§ DATASET EXCERPTS:
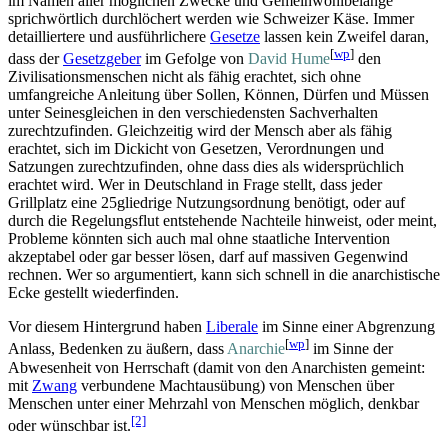
im Namen aller möglichen Zwecke und Gemein­wohl­belange
sprichwörtlich durchlöchert werden wie Schweizer Käse. Immer
detailliertere und ausführlichere
Gesetze
lassen kein Zweifel daran,
[
wp
]
dass der
Gesetzgeber
im Gefolge von
David Hume
den
Zivilisations­menschen nicht als fähig erachtet, sich ohne
umfangreiche Anleitung über Sollen, Können, Dürfen und Müssen
unter Seinesgleichen in den verschiedensten Sachverhalten
zurechtzufinden. Gleichzeitig wird der Mensch aber als fähig
erachtet, sich im Dickicht von Gesetzen, Verordnungen und
Satzungen zurechtzufinden, ohne dass dies als widersprüchlich
erachtet wird. Wer in Deutschland in Frage stellt, dass jeder
Grillplatz eine 25gliedrige Nutzungs­ordnung benötigt, oder auf
durch die Regelungsflut entstehende Nachteile hinweist, oder meint,
Probleme könnten sich auch mal ohne staatliche Intervention
akzeptabel oder gar besser lösen, darf auf massiven Gegenwind
rechnen. Wer so argumentiert, kann sich schnell in die anarchistische
Ecke gestellt wiederfinden.
Vor diesem Hintergrund haben
Liberale
im Sinne einer Abgrenzung
[
wp
]
Anlass, Bedenken zu äußern, dass
Anarchie
im Sinne der
Abwesenheit von Herrschaft (damit von den Anarchisten gemeint:
mit
Zwang
verbundene Machtausübung) von Menschen über
Menschen unter einer Mehrzahl von Menschen möglich, denkbar
[2]
oder wünschbar ist.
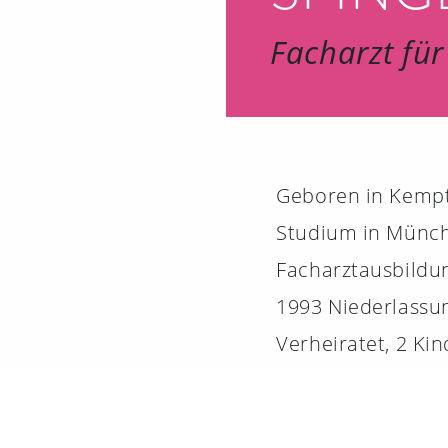
Facharzt für
Geboren in Kemp
Studium in Münc
Facharztausbildun
1993 Niederlassu
Verheiratet, 2 Kin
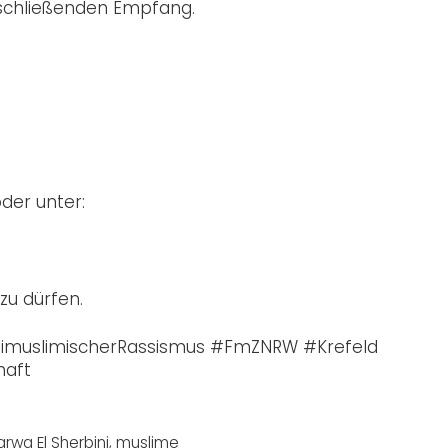
schließenden Empfang.
der unter:
zu dürfen.
ntimuslimischerRassismus #FmZNRW #Krefeld
haft
rwa El Sherbini
,
muslime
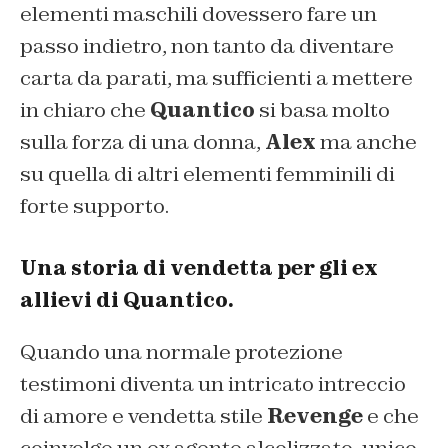
elementi maschili dovessero fare un
passo indietro, non tanto da diventare
carta da parati, ma sufficienti a mettere
in chiaro che
Quantico
si basa molto
sulla forza di una donna,
Alex
ma anche
su quella di altri elementi femminili di
forte supporto.
Una storia di vendetta per gli ex
allievi di Quantico.
Quando una normale protezione
testimoni diventa un intricato intreccio
di amore e vendetta stile
Revenge
e che
coinvolge un ex agente alcolizzato, unico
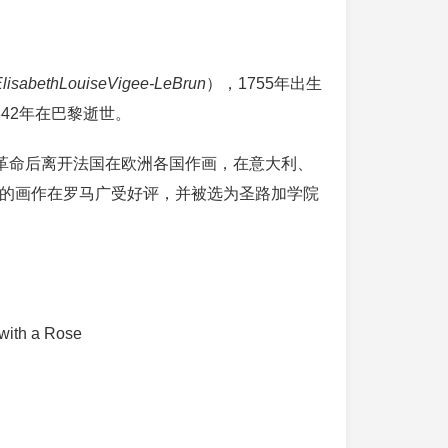
lisabethLouiseVigee-LeBrun
），1755年出生
42年在巴黎逝世。
大革命后离开法国在欧洲各国作画，在意大利、
的画作在罗马广受好评，并被选为圣路加学院
with a Rose
雷克纳·诺撒勒《玻璃系列》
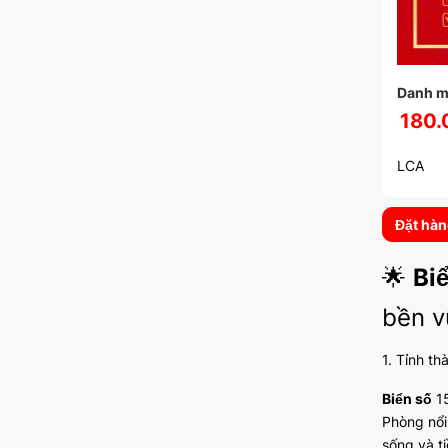
Danh m
180.
LCA
Đặt hà
🌟
Bi
bền v
1. Tỉnh th
Biển số
15
Phòng nổi
sống và t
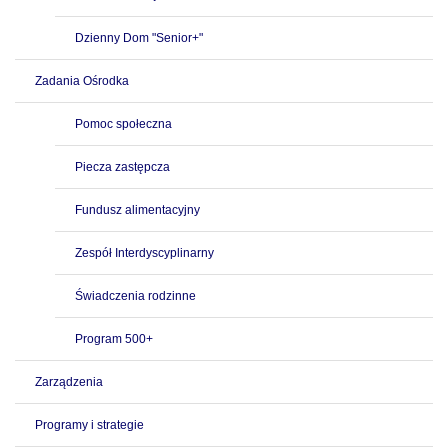
Dzienny Dom "Senior+"
Zadania Ośrodka
Pomoc społeczna
Piecza zastępcza
Fundusz alimentacyjny
Zespół Interdyscyplinarny
Świadczenia rodzinne
Program 500+
Zarządzenia
Programy i strategie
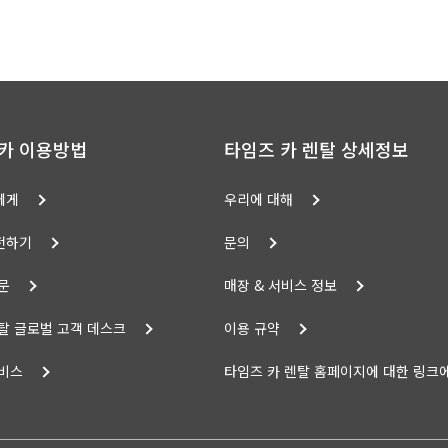
카 이용방법
타임즈 카 렌탈 상세정보
에게
우리에 대해
전하기
문의
문
매장 & 서비스 정보
탈 글로벌 고객 데스크
이용 규약
서비스
타임즈 카 렌탈 홈페이지에 대한 링크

§ ACTIVITY:
Check every line above for the string "elementi", and copy the ones that have it.

§ SOLVED PROBLEM:
elementi maschili dovessero fare un
su quella di altri elementi femminili di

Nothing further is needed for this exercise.